ECONOMIA

Ryanair adiciona 14 voos semanais do Reino Unido para Faro em setembro e outubro

A Ryanair vai reforçar as ligações semanais entre o Reino Unido e Portugal, de 11 de setembro a 24 de outubro, com mais 14 voos para Faro, anunciou hoje a companhia aérea low-cost.

A notícia surge depois da inclusão de Portugal na lista de destinos seguros para viajar do Reino Unido, face à pandemia de covid-19.

A Ryanair decidiu, assim, reforçar as ligações aéreas entre os dois países, “introduzindo 14 voos adicionais para Faro desde 12 aeroportos do Reino Unido”, informou a empresa, em comunicado.

A companhia aérea acrescenta que lançou uma promoção de lugares com tarifas a partir de apenas 19,99 euros por trajeto, em toda a rede Reino Unido-Portugal, para viajar em setembro e outubro de 2020.

“Desta forma, será ainda mais fácil para os nossos clientes no Reino Unido reservar a tão esperada escapadinha de verão em Portugal”, refere, na mesma nota, o diretor de Marketing & Digital da empresa, Dara Brady.

Portugal integra desde as 04:00 de dia 22 de agosto a lista dos países com “corredores de viagem” para Inglaterra, cujos passageiros ficam isentos de cumprir uma quarentena de duas semanas devido à pandemia de covid-19.

A medida foi tomada no dia 20 de agosto pelas autoridades britânicas, que a justificaram com os números apresentado por Portugal no controlo da pandemia no seu território.

Portugal juntou-se assim a um grupo reduzido de países que foram adicionados à lista de “corredores de viagem” com o Reino Unido desde meados de julho, que incluem a Estónia, Letónia, Eslováquia, Eslovénia, o arquipélago de São Vicente e Granadinas, Brunei e Malásia. 

O Reino Unido tinha introduzido a necessidade de auto-isolamento por 14 dias a todas as pessoas que cheguem do estrangeiro ao Reino Unido a 8 de junho para evitar a importação de infeções, mas um mês depois isentou cerca de 70 países e territórios, considerados de baixo risco. 

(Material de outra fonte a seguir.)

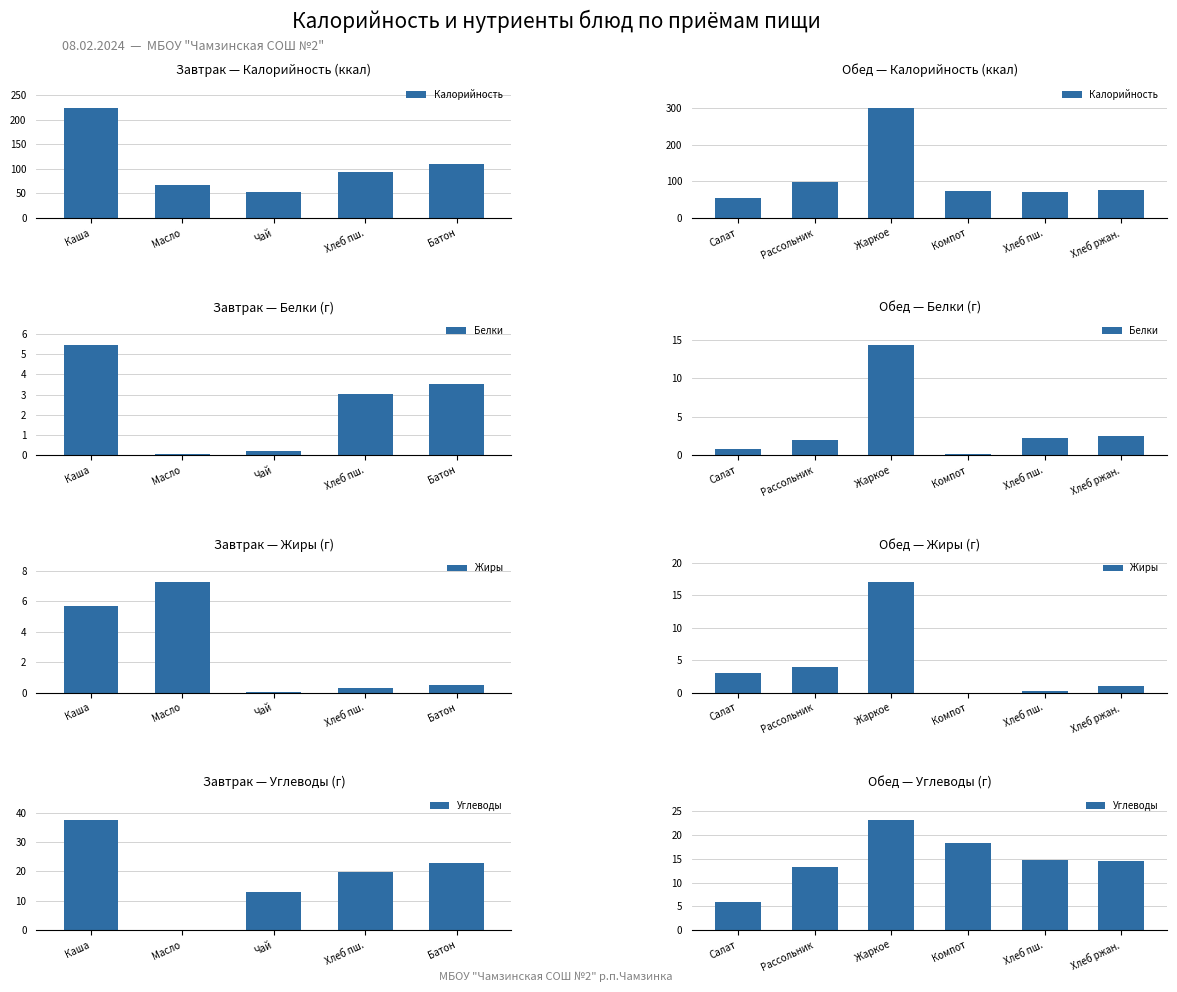

How many positive values does the Жиры series have?

5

Portugal, tal como a Suécia e Estados Unidos da América, esteve sempre fora da lista britânica dos destinos seguros, decisão que o Governo português questionou por considerar não ser “baseada nos factos e nos números que são públicos”.

O Reino Unido é o principal mercado emissor de turistas para Portugal, tendo representado cerca de 20% do total em 2019.